Regulatory mechanisms in mucosal secretions and tissues recognize antigens and attenuate pro‐inflammatory cytokine responses. Here, we asked whether human β‐defensin 3 (HBD3) serves as an upstream suppressor of cytokine signaling that binds and attenuates pro‐inflammatory cytokine responses to recombinant hemagglutinin B (rHagB), a non‐fimbrial adhesin from Porphyromonas gingivalis strain 381. We found that HBD3 binds to immobilized rHagB and produces a significantly higher resonance unit signal in surface plasmon resonance spectroscopic analysis, than HBD2 and HBD1 that are used as control defensins.
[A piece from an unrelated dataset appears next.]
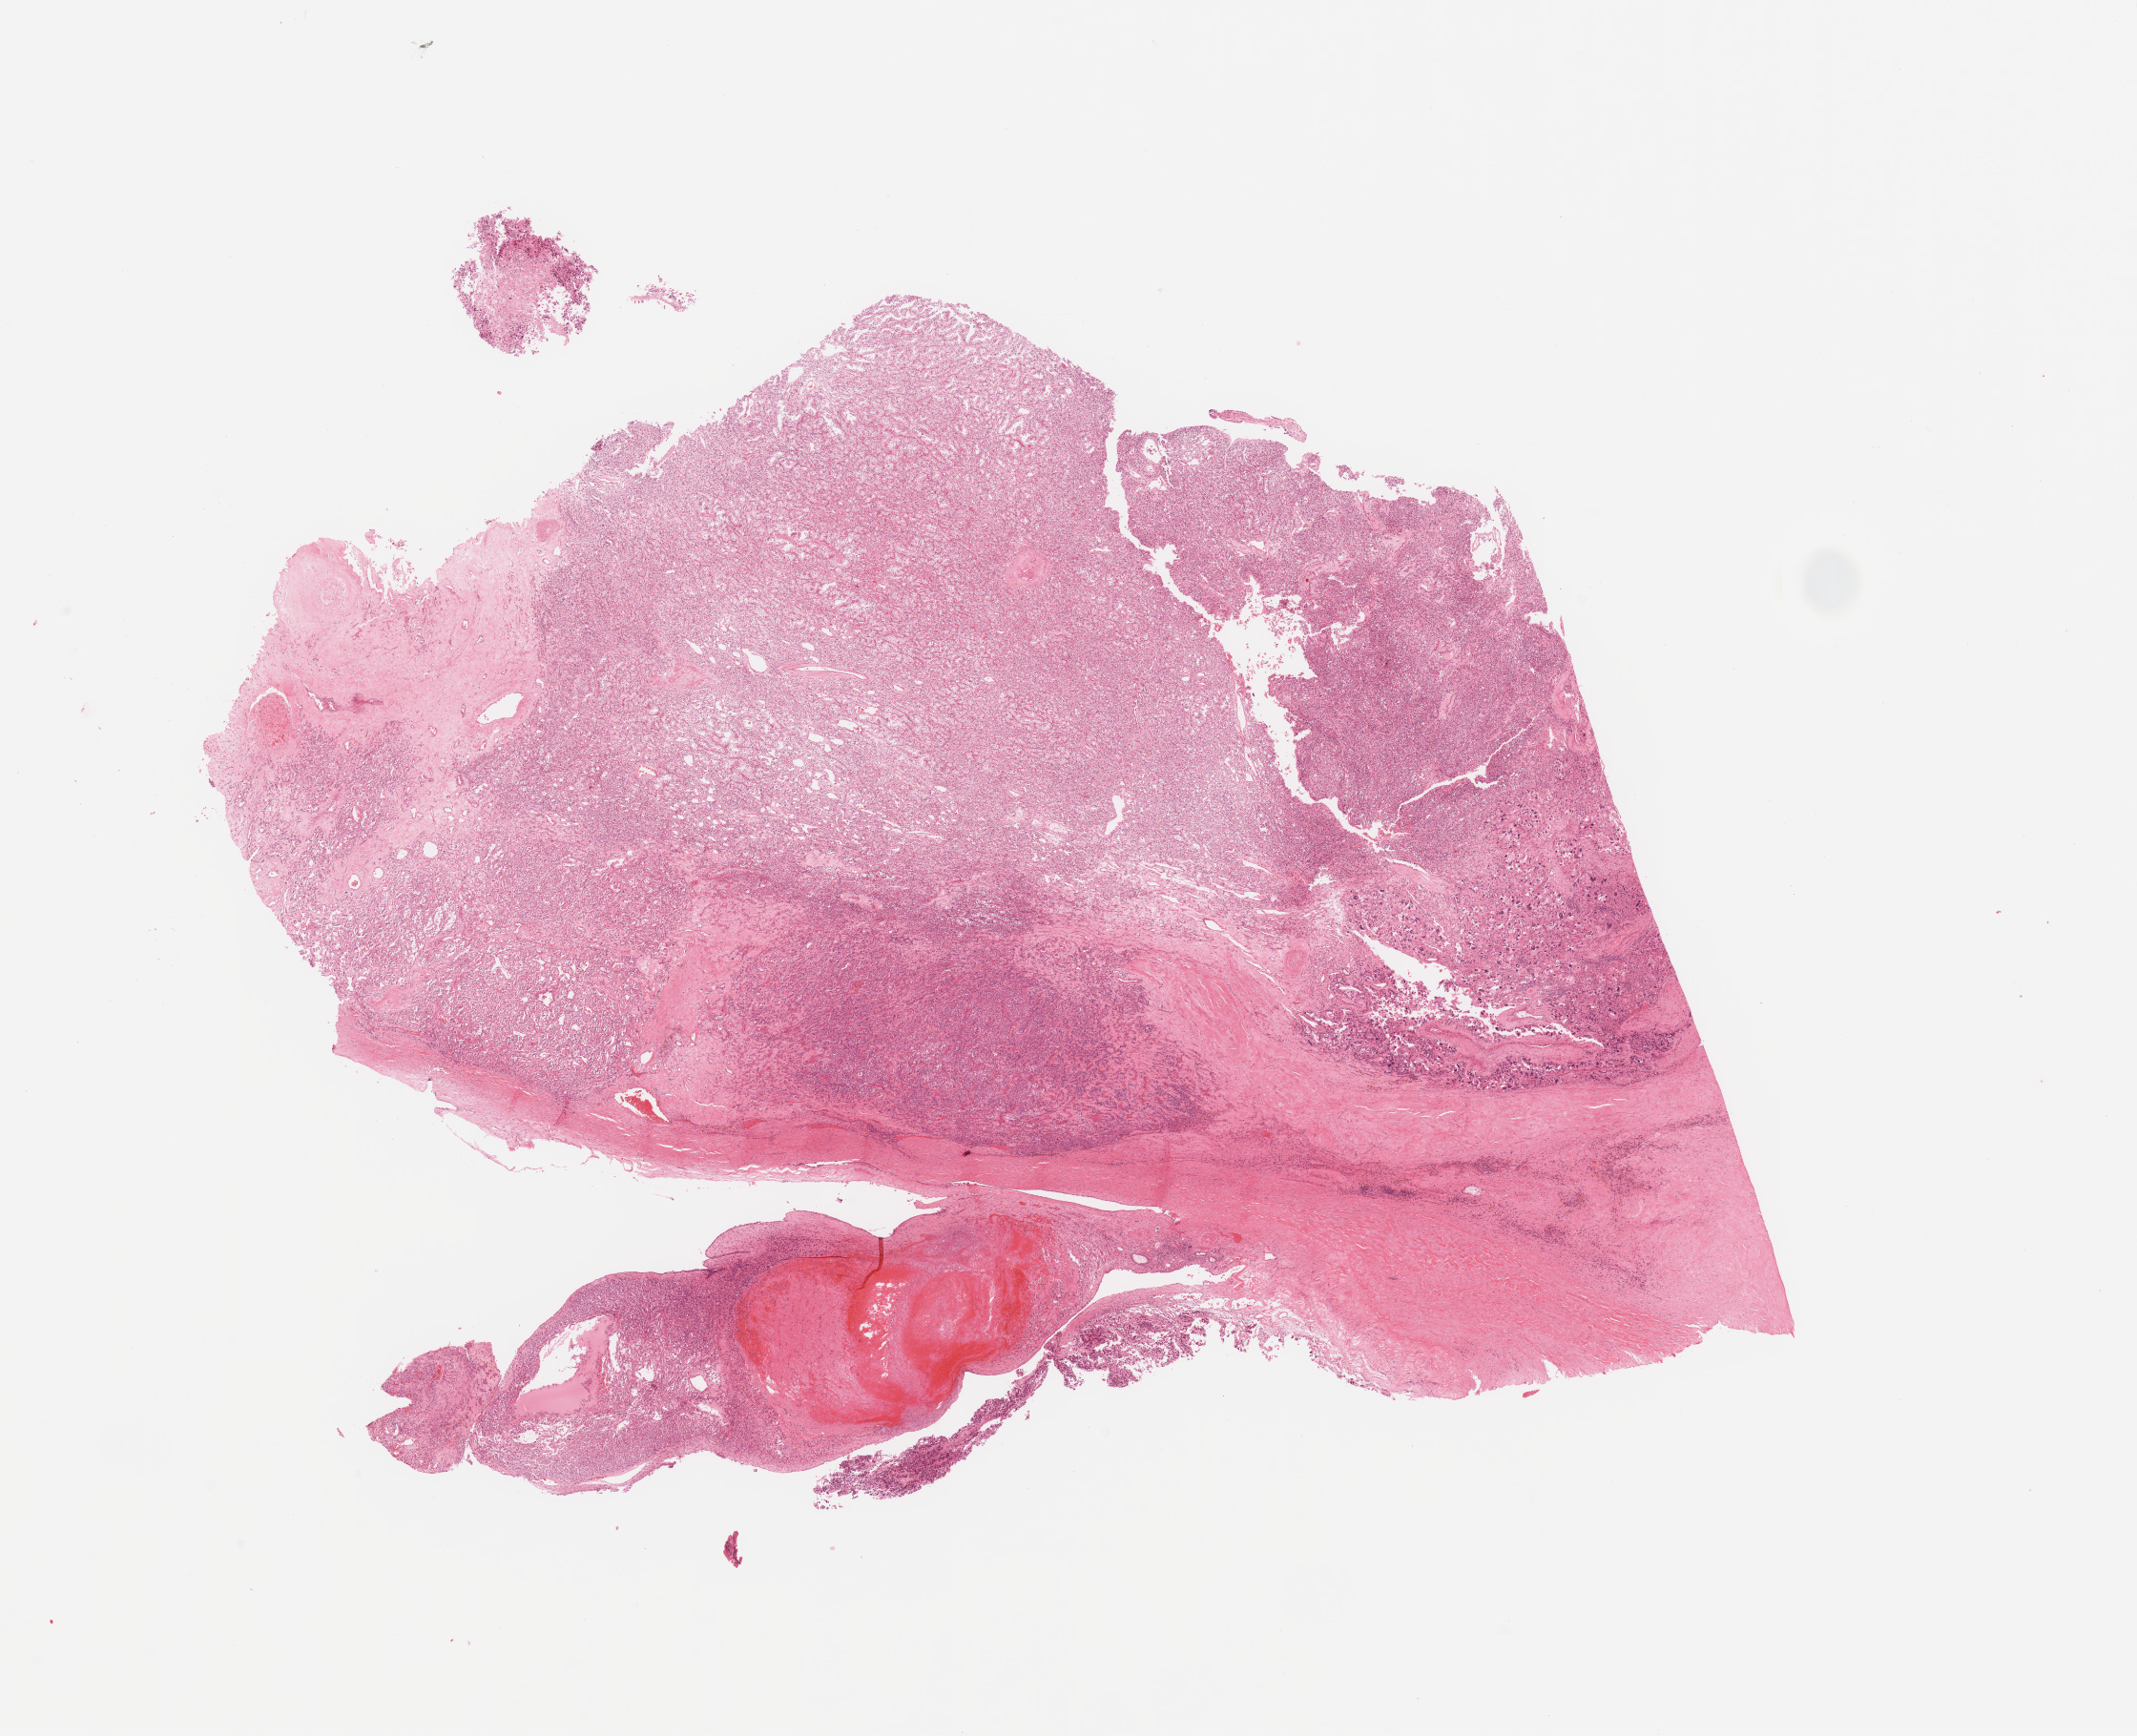
Whole-slide histology image, H&E, whole scanned area (about 17.7 x 14.4 mm) shown as a low-resolution overview; tumour tissue sample, sampled site: kidney. Female, 68 y/o. Histologic grade: G3 (poorly differentiated). Pathologist review of this section (percent, as recorded): tumour nuclei 80%, necrosis 7%.
Histologic diagnosis: Renal cell carcinoma, NOS.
Furthermore, we found that HBD3 significantly attenuates ( P <0.05) the interleukin (IL)‐6, IL‐10, granulocyte macrophage colony stimulating factor (GM‐CSF) and tumor‐necrosis factor‐α (TNF‐α) responses induced by rHagB in human myeloid dendritic cell culture supernatants and the extracellular signal‐regulated kinases (ERK 1/2) response in human myeloid dendritic cell lysates. Thus, HBD3 binds rHagB and this interaction may be an important initial step to attenuate a pro‐inflammatory cytokine response and an ERK 1/2 response.